In a study of conducted by Atlassian, 94 percent of workers reported that mutual respect and connection are critical to their team’s success, and 19 percent reported that it’s the number one factor in their sense of well-being at work. It goes without saying that team building is especially important during these uncertain times.
3 Things to Consider With Team Building Activities
One of the biggest cons to remote work is loneliness and feelings of isolation, a feeling that is likely exacerbated at this time with social distancing in effect. Loneliness in turn can result in a disengaged employee and poor performance. Luckily, cultivating social bonds can lead to trust building and foster respect amongst coworkers, and is one way to reduce any feelings associated with loneliness.
Atlassian offers a matrix of activities that meet specific criteria based on what you’re looking to do and what intent is behind your team building exercises. Below are three things to consider when you are planning remote activities whether you have a few remote workers or all-remote teams now or in the future.
1. Real-time vs. asynchronous – Do employees need to do the activity simultaneously, or can each person participate at whatever time works best for their schedule/routine?
2. Practical vs. just for fun – Is the activity intentionally unproductive, or does it serve the dual purpose of building social bonds and improving the way you work in a more tangible way?
3. One-hit wonder vs. on the regular – Is the activity something you do daily or weekly, or is it something you’d do once (and maybe again when new team members join)?
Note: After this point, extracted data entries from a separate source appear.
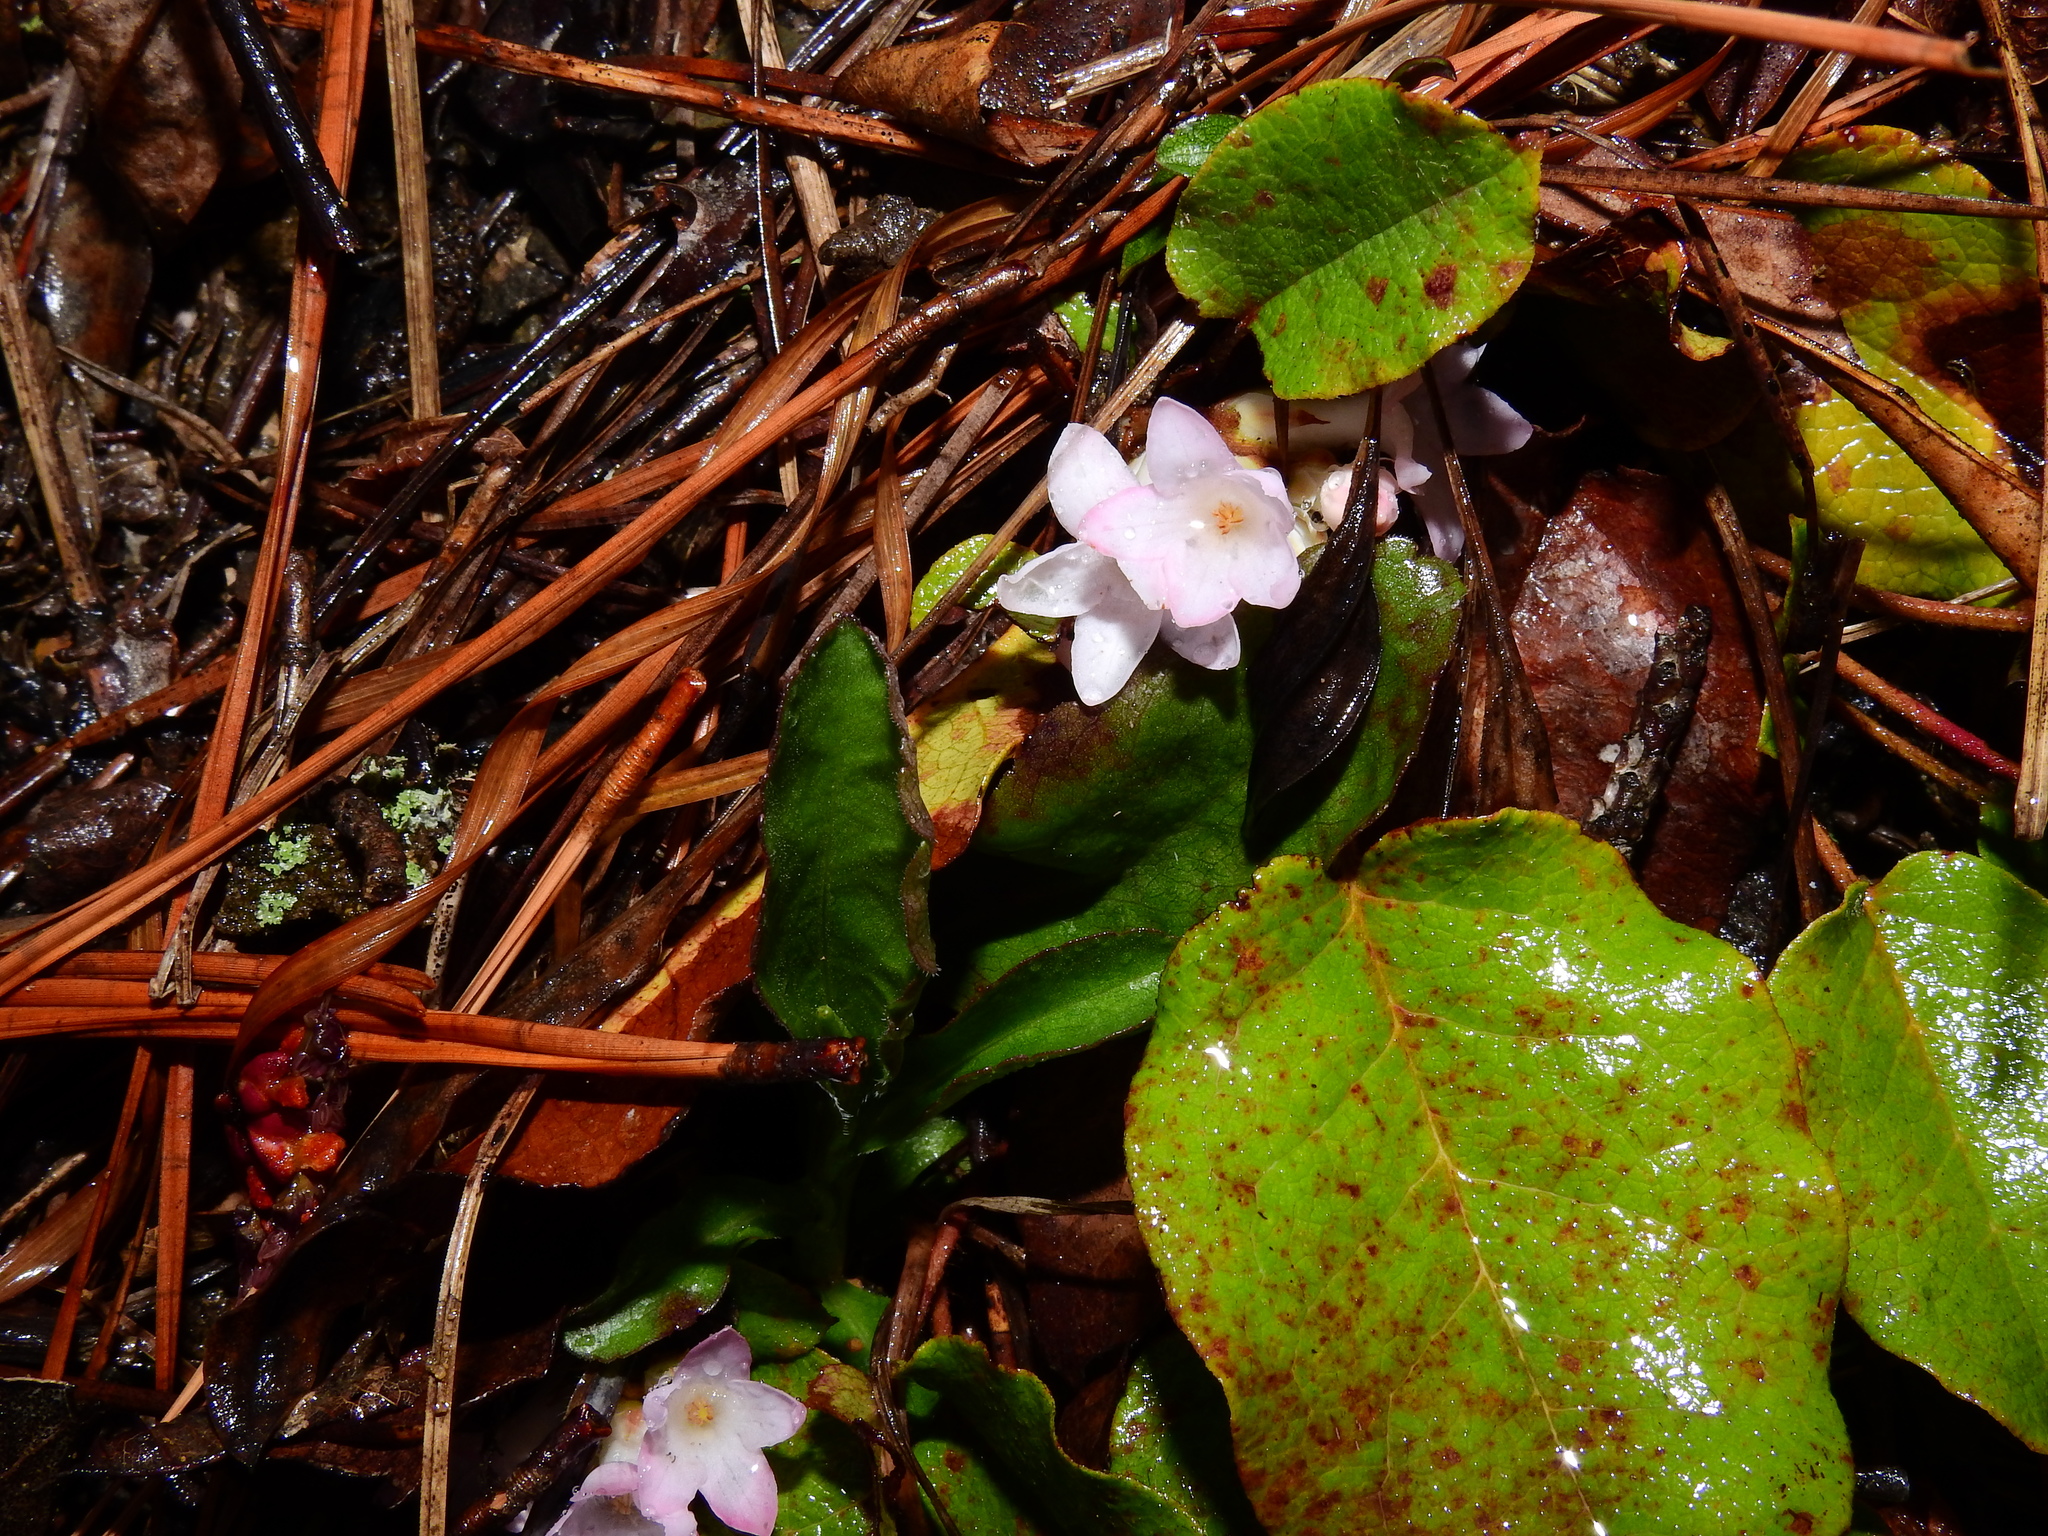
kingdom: Plantae
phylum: Tracheophyta
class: Magnoliopsida
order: Ericales
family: Ericaceae
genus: Epigaea
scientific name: Epigaea repens
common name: Gravelroot
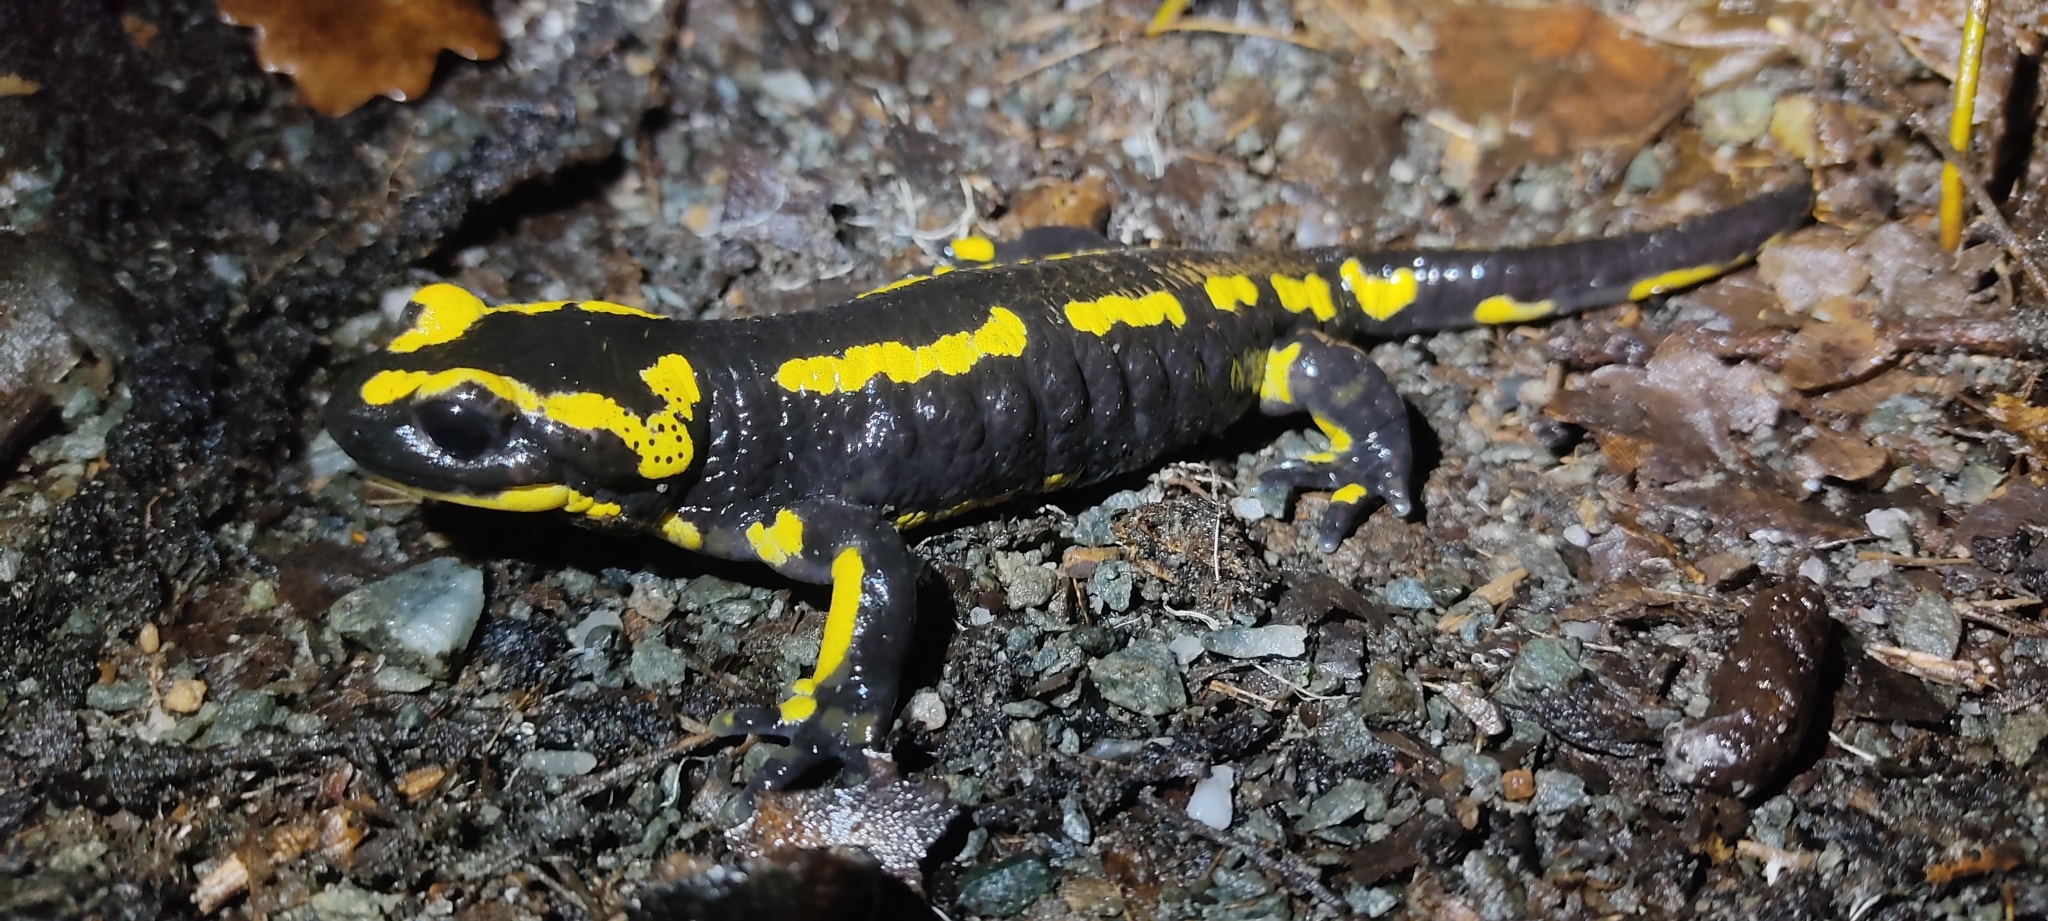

When it comes to virtual team building activities, each team member is on their computer and the team interacts using an internet-connected tool: chat, video conference, slack, etc. Don’t overcomplicate it; many traditional team-building exercises such as icebreakers and team lunches can be adapted to accommodate remote workers. Start off small and with activities that aren’t too complex, and build from there. Some activities will require more planning, like remote team Trivia or Charades, and you can find some out of the box ideas linked below under “Industry News”. Lastly, test run your activities by putting them into practice. Sometimes they make sense in theory but once implemented, you might run into some logistical issues you didn’t think of if you just dive right in. In the end, remote team building is a process that takes time, effort, and maybe a budget, but investing in it is worth it!